Namun agar semuanya tidak berakhir sebagai narasi kosong, beberapa hal harus dilakukan secara nyata. Pemerintah pusat dan daerah harus menjamin pendidikan vokasi yang relevan secara lokal dan skill yang dibutuhkan global. Pengembangan teknologi, digitalisasi UMKM, serta integrasi koperasi dalam rantai nilai ekonomi nasional dan ekspor harus diperkuat. Regulasi dan pengawasan juga perlu diperkuat terutama dalam aspek keadilan sosial, agar pertumbuhan ekonomi tidak cuma milik segelintir kelas pengusaha besar

Lalu bagaimana dengan kita di Sulawesi Tengah? Pertama, anak muda tidak boleh hanya menonton. Bonus demografi berlaku juga di sini. Generasi muda Sulteng harus berani masuk sebagai pelaku ekonomi kreatif, entrepreneur, dan inovator lokal yang bisa terkoneksi dengan pasar global.

Kedua, masyarakat harus menjaga solidaritas dan memperkuat ekonomi berbasis komunitas. Desa wisata, koperasi nelayan, UMKM pangan lokal, hingga industri kreatif budaya bisa menjadi penggerak. Dengan basis ekonomi rakyat yang kuat, Sulteng tidak akan mudah terguncang oleh fluktuasi global.

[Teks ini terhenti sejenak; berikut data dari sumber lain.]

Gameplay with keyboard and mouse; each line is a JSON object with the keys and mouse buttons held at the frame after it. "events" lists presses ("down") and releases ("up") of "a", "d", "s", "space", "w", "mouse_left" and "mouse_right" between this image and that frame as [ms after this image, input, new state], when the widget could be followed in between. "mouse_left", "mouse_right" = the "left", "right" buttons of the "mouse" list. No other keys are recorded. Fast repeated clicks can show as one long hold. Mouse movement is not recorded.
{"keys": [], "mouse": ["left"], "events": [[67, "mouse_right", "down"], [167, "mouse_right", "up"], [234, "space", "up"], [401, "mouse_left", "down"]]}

Ketiga, pemerintah daerah perlu mengambil peran aktif. Momentum nasional harus diterjemahkan dalam strategi lokal: memperkuat pendidikan vokasi, mendorong hilirisasi nikel dan kakao, serta memastikan investasi yang masuk memberi nilai tambah, bukan sekadar mengeksploitasi.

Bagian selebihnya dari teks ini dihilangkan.